Shelley and Jane both burst into laughter at the incongruity of it.
A plump, frazzled woman in her sixties pushed through them and approached Maisie. "Nurse! Nurse! That girl with the awful spots! What did she have?"
“Just chicken pox, Olive. Nothing to worry about.
I've sent her home. Miss Harwell has had chicken pox, hasn't she?”
The older woman sighed with relief. "Yes. When she was only four and a half, poor darling. She was terribly sick. Can you only get it once?"
“Yes, only once."
“Well, that's good. Thank you. I'll just take Miss Harwell some nice herb tea and tell her not to be concerned.”

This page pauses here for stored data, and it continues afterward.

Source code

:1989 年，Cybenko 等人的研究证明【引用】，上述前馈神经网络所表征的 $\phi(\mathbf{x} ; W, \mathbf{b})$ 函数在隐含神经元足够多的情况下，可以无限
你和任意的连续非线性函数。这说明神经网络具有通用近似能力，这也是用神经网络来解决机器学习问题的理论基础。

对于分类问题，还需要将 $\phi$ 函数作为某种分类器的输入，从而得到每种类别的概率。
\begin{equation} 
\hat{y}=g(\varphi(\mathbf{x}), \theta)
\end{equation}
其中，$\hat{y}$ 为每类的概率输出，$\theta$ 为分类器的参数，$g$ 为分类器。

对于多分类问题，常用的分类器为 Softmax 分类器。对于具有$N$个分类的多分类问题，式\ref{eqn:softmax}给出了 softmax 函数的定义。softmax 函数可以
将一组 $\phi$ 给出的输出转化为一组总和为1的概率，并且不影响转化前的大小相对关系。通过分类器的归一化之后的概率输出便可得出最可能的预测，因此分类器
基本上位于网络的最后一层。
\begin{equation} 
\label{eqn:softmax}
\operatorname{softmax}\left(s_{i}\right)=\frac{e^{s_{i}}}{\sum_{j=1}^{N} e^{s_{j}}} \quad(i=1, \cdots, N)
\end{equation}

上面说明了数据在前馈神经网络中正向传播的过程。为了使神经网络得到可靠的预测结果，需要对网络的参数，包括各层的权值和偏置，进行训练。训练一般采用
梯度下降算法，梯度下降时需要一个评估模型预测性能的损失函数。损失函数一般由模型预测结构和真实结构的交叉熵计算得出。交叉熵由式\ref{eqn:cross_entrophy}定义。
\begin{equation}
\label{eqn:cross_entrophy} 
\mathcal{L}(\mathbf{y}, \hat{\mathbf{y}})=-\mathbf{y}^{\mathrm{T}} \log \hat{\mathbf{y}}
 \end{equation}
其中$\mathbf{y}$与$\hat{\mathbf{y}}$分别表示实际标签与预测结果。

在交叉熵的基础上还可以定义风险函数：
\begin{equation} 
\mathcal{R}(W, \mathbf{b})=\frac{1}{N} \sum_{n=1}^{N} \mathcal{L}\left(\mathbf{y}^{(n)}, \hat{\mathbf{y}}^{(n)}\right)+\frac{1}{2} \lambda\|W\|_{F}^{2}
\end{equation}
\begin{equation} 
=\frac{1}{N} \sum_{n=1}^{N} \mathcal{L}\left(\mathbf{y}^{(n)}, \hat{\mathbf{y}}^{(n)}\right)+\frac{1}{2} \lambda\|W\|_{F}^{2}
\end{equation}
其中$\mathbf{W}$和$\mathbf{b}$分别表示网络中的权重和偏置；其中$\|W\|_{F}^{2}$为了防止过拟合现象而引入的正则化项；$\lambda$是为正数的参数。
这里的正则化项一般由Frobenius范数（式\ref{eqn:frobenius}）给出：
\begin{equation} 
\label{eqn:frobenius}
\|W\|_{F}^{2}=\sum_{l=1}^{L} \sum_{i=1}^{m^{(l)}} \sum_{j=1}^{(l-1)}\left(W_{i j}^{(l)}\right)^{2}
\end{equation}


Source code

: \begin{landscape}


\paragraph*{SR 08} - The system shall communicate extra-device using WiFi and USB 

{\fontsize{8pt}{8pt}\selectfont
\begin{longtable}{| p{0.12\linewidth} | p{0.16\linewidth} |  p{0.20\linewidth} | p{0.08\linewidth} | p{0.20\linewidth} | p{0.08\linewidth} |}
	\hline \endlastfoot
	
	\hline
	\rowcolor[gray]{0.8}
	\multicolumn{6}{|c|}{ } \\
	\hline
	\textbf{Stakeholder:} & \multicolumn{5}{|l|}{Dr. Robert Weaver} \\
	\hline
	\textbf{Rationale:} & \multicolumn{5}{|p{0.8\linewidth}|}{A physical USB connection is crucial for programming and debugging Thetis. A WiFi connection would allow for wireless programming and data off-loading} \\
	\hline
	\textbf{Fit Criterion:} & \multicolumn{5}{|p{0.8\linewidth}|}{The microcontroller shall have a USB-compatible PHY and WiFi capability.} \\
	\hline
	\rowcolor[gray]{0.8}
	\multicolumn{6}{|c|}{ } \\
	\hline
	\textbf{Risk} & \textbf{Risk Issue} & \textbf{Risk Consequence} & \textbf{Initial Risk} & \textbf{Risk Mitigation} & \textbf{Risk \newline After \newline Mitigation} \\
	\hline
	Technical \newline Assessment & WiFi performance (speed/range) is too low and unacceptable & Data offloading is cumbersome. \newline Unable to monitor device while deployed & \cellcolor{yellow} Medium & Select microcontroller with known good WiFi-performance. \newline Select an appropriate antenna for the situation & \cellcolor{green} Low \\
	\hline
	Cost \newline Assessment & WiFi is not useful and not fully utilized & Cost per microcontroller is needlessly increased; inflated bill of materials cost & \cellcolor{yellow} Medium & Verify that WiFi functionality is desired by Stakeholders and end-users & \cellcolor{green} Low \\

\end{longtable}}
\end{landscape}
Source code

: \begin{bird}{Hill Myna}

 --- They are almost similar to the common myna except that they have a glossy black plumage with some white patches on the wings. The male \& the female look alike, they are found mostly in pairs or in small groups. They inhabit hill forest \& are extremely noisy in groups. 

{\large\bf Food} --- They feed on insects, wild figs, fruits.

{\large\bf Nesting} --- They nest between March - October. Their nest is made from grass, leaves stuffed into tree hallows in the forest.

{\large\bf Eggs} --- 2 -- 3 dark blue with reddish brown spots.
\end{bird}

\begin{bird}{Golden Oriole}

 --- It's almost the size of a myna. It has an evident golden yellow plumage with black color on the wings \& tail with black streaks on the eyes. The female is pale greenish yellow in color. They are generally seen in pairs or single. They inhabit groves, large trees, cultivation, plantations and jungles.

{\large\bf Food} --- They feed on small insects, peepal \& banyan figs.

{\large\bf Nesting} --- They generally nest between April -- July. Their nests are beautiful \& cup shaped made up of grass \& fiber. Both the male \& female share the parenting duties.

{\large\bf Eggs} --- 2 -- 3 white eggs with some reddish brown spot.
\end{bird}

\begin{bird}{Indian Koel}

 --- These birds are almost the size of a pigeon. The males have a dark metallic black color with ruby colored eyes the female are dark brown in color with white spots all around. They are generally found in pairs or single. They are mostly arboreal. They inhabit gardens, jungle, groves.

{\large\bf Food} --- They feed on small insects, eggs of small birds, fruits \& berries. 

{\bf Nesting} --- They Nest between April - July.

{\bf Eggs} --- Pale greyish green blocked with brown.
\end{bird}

They waited until the woman was out of earshot, busily fussing around the craft service table, before Jane whispered to Maisie, "Who in the world is that?"
“That is Miss Olive Longabach, Lynette Harwell's lifelong keeper. Apparently she was some kind of governess or nanny when Harwell was a kid and just stayed on with her. She's listed on the tech list as Harwell's 'dresser,' but she's dresser, keeper, social secretary, and all-round mother tiger. Poor old thing has no life of her own at all."
“I need an Olive Longabach of my own," Jane mused. "Where do you think I might pick one up."
“Just get yourself born into wealth in your next life," Shelley said, then after a pause added, "or be born a man and get married.”
Since filming had apparently been suspended for the moment, Jane got up and edged close to the nearest fake building. There was, as she had hoped, a bit of a setback to one of the flats and she was able to peer out between them and see a slice of the field.
She'd looked at this abandoned area, withoutreally seeing it, for nearly twenty years, but it was virtually unrecognizable now. It was literally crammed with people and equipment. Not merely actors and cameras — she would have expected those — but dozens of people in grubby modern dress, all appearing extremely busy, and enough lights and stands to illuminate a baseball stadium. There were twelve-foot-square screens on frames set here and there and the hulking condor with the floodlights was being moved, chugging along snaillike as young men slapped sheets of plywood in front of its treads so it wouldn't sink into the ground.